> INPUT DATA:
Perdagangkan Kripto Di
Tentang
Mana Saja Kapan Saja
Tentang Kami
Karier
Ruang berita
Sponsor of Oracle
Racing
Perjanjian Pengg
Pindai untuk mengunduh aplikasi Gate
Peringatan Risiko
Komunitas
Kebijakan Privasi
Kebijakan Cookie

> PROBLEM DESCRIPTION: Search the data for "Kebijakan". Copy each line that has it.

> SOLVED EXERCISE:
Kebijakan Privasi
Kebijakan Cookie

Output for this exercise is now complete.